E.J.'s great-grandmother's sister, Frieda Fischler, and her two children, Hanus, 7, and Anna, 5, were not so fortunate. But their father, David, did survive Auschwitz, against incredible odds. E.J.'s mother, Leonie, visited Thurston last Thursday to tell the actors about her relatives' experiences in Terezin and at Auschwitz.
"I feel a strong connection to what my family went through," E.J. said at the dress rehearsal Tuesday evening. "It proves that it happened. I feel like it's my obligation to do this play and that it's everyone's obligation to educate people about the Holocaust." E.J. has also studied the Holocaust at a class through his synagogue.
The play's subject mirrors some of the material taught as part of the eighth-grade language arts curriculum, where required reading includes "The Diary of Anne Frank."

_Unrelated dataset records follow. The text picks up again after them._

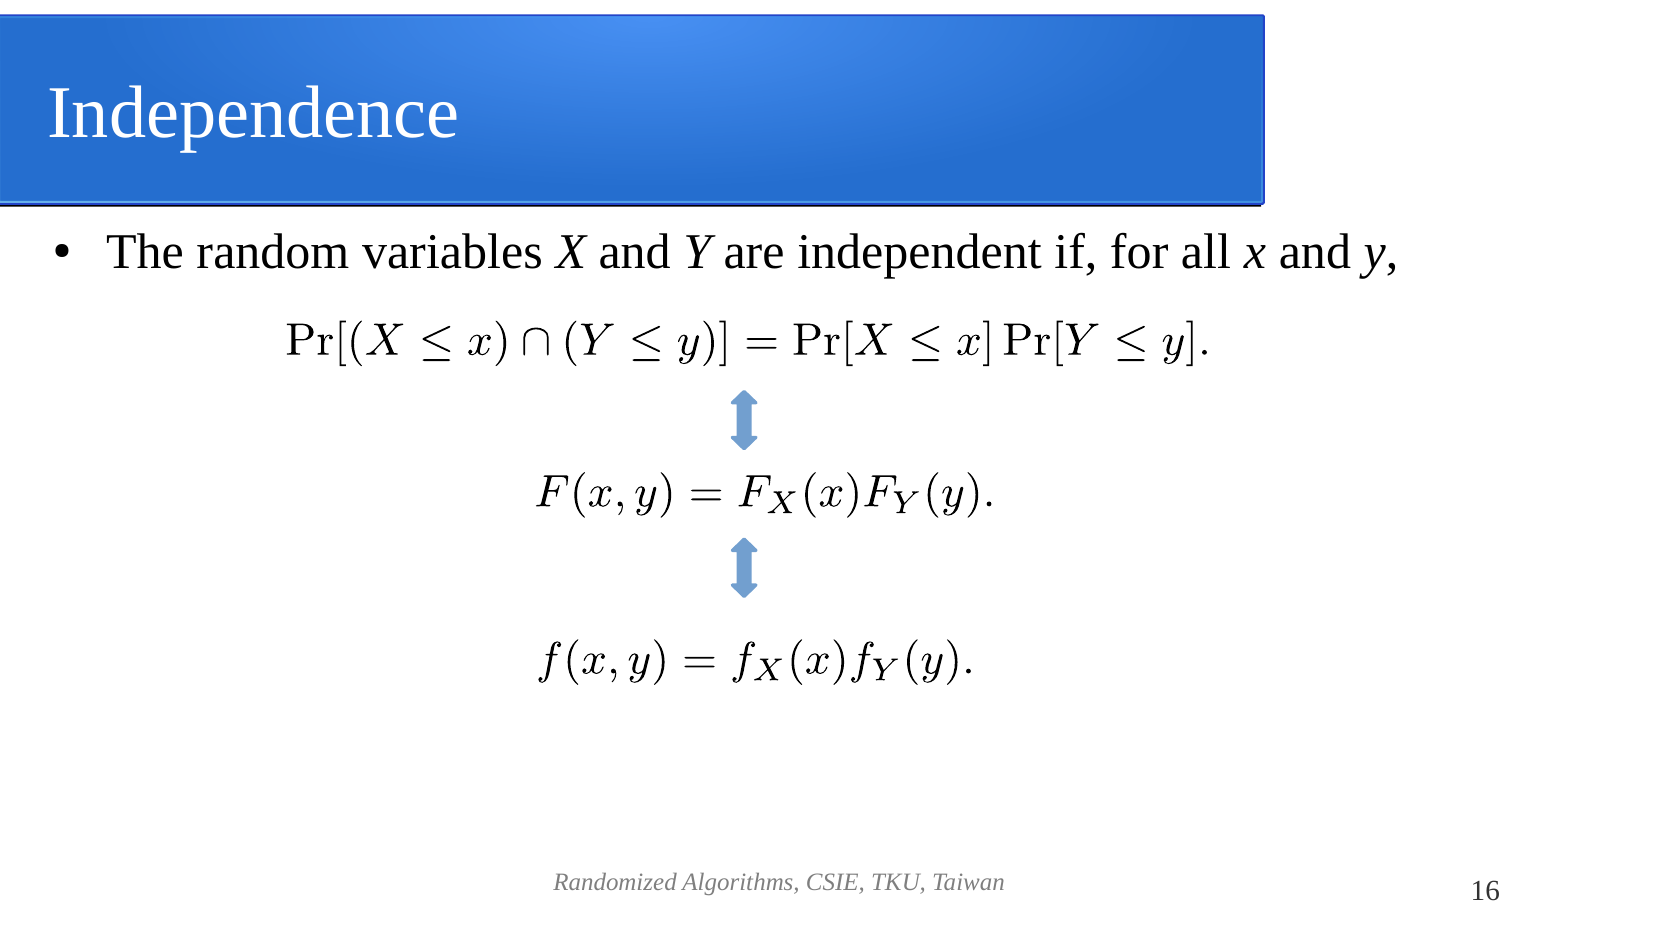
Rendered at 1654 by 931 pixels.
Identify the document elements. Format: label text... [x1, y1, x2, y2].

picture [283, 318, 1209, 368]
text_box [732, 391, 756, 449]
title Independence [47, 35, 1199, 189]
picture [534, 637, 973, 687]
list The random variables X and Y are independent if, for all x and y, [35, 224, 1524, 764]
picture [534, 472, 992, 518]
text_box [732, 539, 757, 597]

Scores of other Southern California junior high and high school students enrich their understanding of the subject through poetry, art, and prose inspired by the Holocaust, submitting their art and writing to an annual contest hosted by the Rodgers Center for Holocaust Education at Orange's Chapman University.
Rodgers director Marilyn Harran said the most effective response to people who deny the Holocaust took place is "education of the head and heart."
Students who engage with survivor's stories like "I Never Saw a Butterfly Again," "are making survivors' stories their own in a time when we have fewer and fewer survivors and when Holocaust denial is still present," said Harran, who mentioned that Orange County is home to the Institute for Historical Review, an organization actively refuting the Holocaust today.
Mark Dressler, Thurston's theatre teacher, who is directing "I Never Saw a Butterfly Again" for the first time at the middle school, said the production isn't sad despite its sober topic. "It should be spiritually uplifting because the characters are successful in their mission of getting the stories out."
The play centers on Raja's relationship with a teacher at Terezin who worked hard to maintain hope and optimism among her students, encouraging them to draw and journal their ghetto experiences. She then saved the students' work, which was passed to Raja to preserve.
"It's a very technical play, because it's a memory play," said Dressler, describing the challenge of young actors portraying emotional subject matter. For that reason, Dressler chose to present a cabaret-style medley of student-directed scenes, musical theatre numbers and student-produced films before moving into the heavier dramatic piece in the second act of the show.
"I had so many good actors, I wanted to give them something to work on and something more upbeat since the second part is so much drama," Dressler said.
"I Never Saw a Butterfly Again" opened Wednesday evening at the Black Box at Thurston Middle School and continues Friday and Saturday, June 6 and 7 at 7 p.m. Adult tickets are $15; children and seniors $10. Material is not appropriate for children under fourth-grade.